Work required: Leaving out all pictures, retype the records exactly.

START Dataset extract

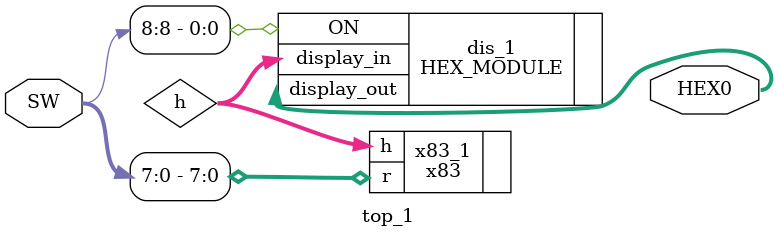
<source format=v>
module top_1(input   [8:0]   SW,
				 output	[6:0]	  HEX0);
wire      [2:0]		h;
				 
x83 x83_1(.r(SW[7:0]),.h(h));
HEX_MODULE dis_1(.display_in(h),.ON(SW[8]),.display_out(HEX0));
endmodule

</source>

END Dataset extract

Completed exercise:
<source format=v>
module top_1(input   [8:0]   SW,
				 output	[6:0]	  HEX0);
wire      [2:0]		h;
				 
x83 x83_1(.r(SW[7:0]),.h(h));
HEX_MODULE dis_1(.display_in(h),.ON(SW[8]),.display_out(HEX0));
endmodule

</source>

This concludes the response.